The United States Navy traces its origins to the Continental Navy, which the Continental Congress established on 13 October 1775 by authorizing the procurement, fitting out, manning, and dispatch of two armed vessels to cruise in search of munitions ships supplying the British Army in America. The legislation also established a Naval Committee to supervise the work. All together, the Continental Navy numbered some fifty ships over the course of the war, with approximately twenty warships active at its maximum strength.
After the American War for Independence, Congress sold the surviving ships of the Continental Navy and released the seamen and officers. The Constitution of the United States, ratified in 1789, empowered Congress "to provide and maintain a navy." Acting on this authority, Congress ordered the construction and manning of six frigates in 1794, and the War Department administered naval affairs from that year until Congress established the Department of the Navy on 30 April 1798.
Today, the United States Navy is the largest and most powerful navy in the world. During World War II, the United States Navy passed the Royal Navy as the world's largest navy and has since then consolidated its top position. At the same time the Royal Navy got smaller. Since the 1960s, the Soviet Navy grew up and today its successor, the Russian Navy, is the second largest navy in the world.
Today, the United States Navy is the most important tool of US foreign policy. A vital element of US power projection overseas are the Navy's Aircraft Carrier Battle Groups.
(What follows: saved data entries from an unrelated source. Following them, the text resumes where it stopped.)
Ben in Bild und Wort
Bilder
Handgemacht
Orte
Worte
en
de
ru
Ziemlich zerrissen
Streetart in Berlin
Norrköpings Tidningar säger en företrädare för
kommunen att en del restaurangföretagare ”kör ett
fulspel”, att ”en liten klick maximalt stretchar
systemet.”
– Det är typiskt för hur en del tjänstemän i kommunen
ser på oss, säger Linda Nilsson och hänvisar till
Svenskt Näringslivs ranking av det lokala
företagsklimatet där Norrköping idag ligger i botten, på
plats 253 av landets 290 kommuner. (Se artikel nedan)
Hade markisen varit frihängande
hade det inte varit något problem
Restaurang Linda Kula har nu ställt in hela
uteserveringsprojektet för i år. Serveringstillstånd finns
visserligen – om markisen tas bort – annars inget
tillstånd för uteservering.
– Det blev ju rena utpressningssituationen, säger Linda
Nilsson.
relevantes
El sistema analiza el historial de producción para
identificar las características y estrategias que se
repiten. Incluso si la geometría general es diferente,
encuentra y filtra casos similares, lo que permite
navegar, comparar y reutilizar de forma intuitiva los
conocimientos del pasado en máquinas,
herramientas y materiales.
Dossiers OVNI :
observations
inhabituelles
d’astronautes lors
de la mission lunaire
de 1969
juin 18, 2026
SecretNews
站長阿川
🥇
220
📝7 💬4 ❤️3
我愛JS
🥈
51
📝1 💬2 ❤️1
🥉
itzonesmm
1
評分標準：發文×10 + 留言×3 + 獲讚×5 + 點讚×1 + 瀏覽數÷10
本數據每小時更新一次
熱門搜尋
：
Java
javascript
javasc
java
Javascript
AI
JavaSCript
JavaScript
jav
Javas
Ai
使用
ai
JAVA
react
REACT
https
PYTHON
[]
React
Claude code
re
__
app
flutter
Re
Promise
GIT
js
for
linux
The former US President Bill Clinton once said: "When word of a crisis breaks out in Washington, it's no accident that the first question that comes to everyone's lips is: 'Where's the nearest carrier?'" These Carrier Battle Groups, each with an Air Wing more powerful than most national air forces and with ships more powerful than many national navies will continue ensuring the United States a leading position in world policy.